Убавив огонь в плите, Голда взяла под мышку несколько газет и собралась приступить к своим обычным занятиям. Однако не успела она сесть, как зазвонил телефон. Выпростав провод из-под кипы книг, она подняла телефонную трубку в надежде, что это не сообщение о глобальном кризисе. Звонила всего лишь ее секретарь Эдна, чтобы согласовать текст, подготовленный для передачи делегации, которая отправлялась завтра с визитом к американским евреям. Голда не без иронии выслушала сообщение о том, что приехали и банкиры, не упустившие случай соблюсти свой собственный интерес. «Евреи диаспоры соберутся поучить нас уму-разуму», — подумала она. Да, она прибудет в парламентский центр Тель-Авива завтра в шесть и наденет подходящее платье. Может быть, одно из тех вызывающих — с блестками. Уж она постарается, чтобы собравшиеся получили полное удовлетворение от встречи за те деньги, с которыми решили расстаться. Словом, все как обычно. Не ворчи, Эдна, придется даже воспользоваться губной помадой.

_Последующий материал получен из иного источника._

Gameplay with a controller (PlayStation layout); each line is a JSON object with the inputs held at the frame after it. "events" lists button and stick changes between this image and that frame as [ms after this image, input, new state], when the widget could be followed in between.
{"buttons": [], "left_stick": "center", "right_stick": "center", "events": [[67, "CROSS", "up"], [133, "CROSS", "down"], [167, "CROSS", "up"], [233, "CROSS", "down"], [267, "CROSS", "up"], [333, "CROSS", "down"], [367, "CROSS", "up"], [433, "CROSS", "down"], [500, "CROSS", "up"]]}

Если телефон не зазвонит снова, она, может быть, успеет немного поработать, прежде чем ее сморит сон тут же за столом. Уже одиннадцать вечера, и у нее еще есть два-три часа закончить день так, чтобы хоть ненадолго избавиться от чувства вины. Она закурила сигарету, скомкала пустую пачку. Это уже вторая за сегодняшний день. Она потянулась и достала из ящика еще одну пачку.

Телефон зазвонил вновь, и на этот раз она уже не скрывала своего раздражения.